Given this lens, a 20-year-old Russian piano prodigy loses his status as Alexander Malofeev, a unique individual with his own will and his own set of debts and credits, and takes on a new status as avatar of his identity. He is, first and foremost in this new context, a Russian national. When people trained in identitarian analysis think of him, they will not think of his musical skill, nor any of the idiosyncrasies that surely make him who he is. They will think of him, in context of the salient battle, as the symbol of Russianism. It is therefore “inappropriate” to elevate him, even if it’s a punishment for things he could not control, infinitely disproportionate to his “crime” of merely belonging to the wrong group.

Just as the pagans of the ancient world saw world events as reflections of the supernatural battles of the gods, today’s identitarians view world events as cosmic struggles between the good -isms and the bad ones. Russianism has recently joined the pantheon of bad -isms, and we have much catching up to do in taking it down a peg. It joins racism, sexism, transphobia, and all the others as the opponents in our rapidly shifting battle against all bad things. By taking Malofeev or Tchaikovsky down a peg, the gods of progressivism claim another victory over the gods of Russianism.

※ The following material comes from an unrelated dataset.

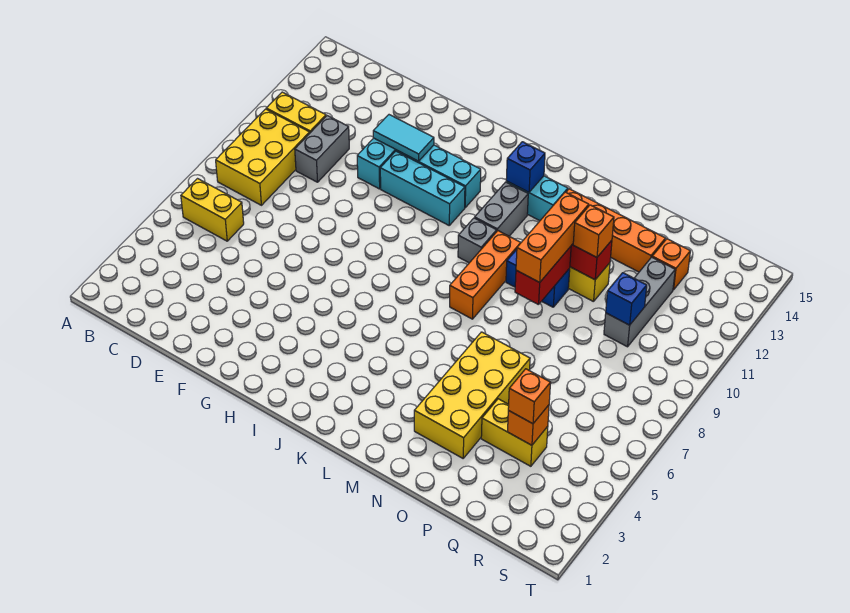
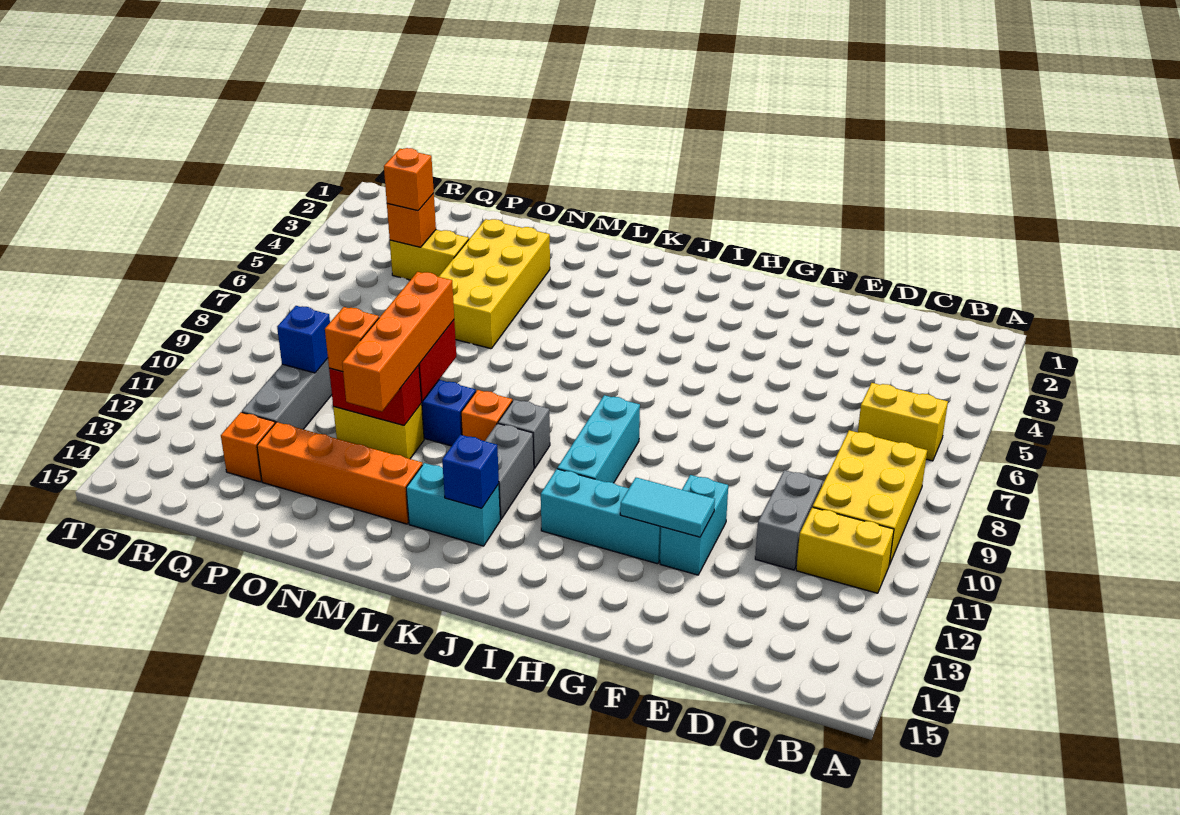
cyan 1x3 brick [380,151,465,225] -> cyan 1x3 brick turned to [557,395,640,483]
orange 1x3 brick [450,231,521,319] -> orange 1x1 brick [461,390,512,441]
orange 1x3 brick [516,192,589,282] -> orange 1x4 brick [342,272,454,411]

As with so many ills of our era, the cure is quite simple: Return to honoring human dignity. If we succeed in reinvigorating the cultural ideal that every person is an individual created in the image of God, we will score a major hit against identitarian forces engaged in a persistent, if unspoken, denial of human dignity. Our domestic culture wars are driven by an enormous category error that has the unfortunate side effect of degrading human beings, reducing them to the sum of their identities, or to the identity that we may pick out as the catalyst for bad things they do. 

Other people are not avatars, and our cultural battles are not Manichean struggles for all that is good and true. Whether in our domestic cultural politics or in the lay practice of foreign affairs, rejecting God-given human dignity clouds our decision-making, counterproductively trains our focus on the wrong people, and worst of all, presents a profound affront to humanity—to others’ and our own.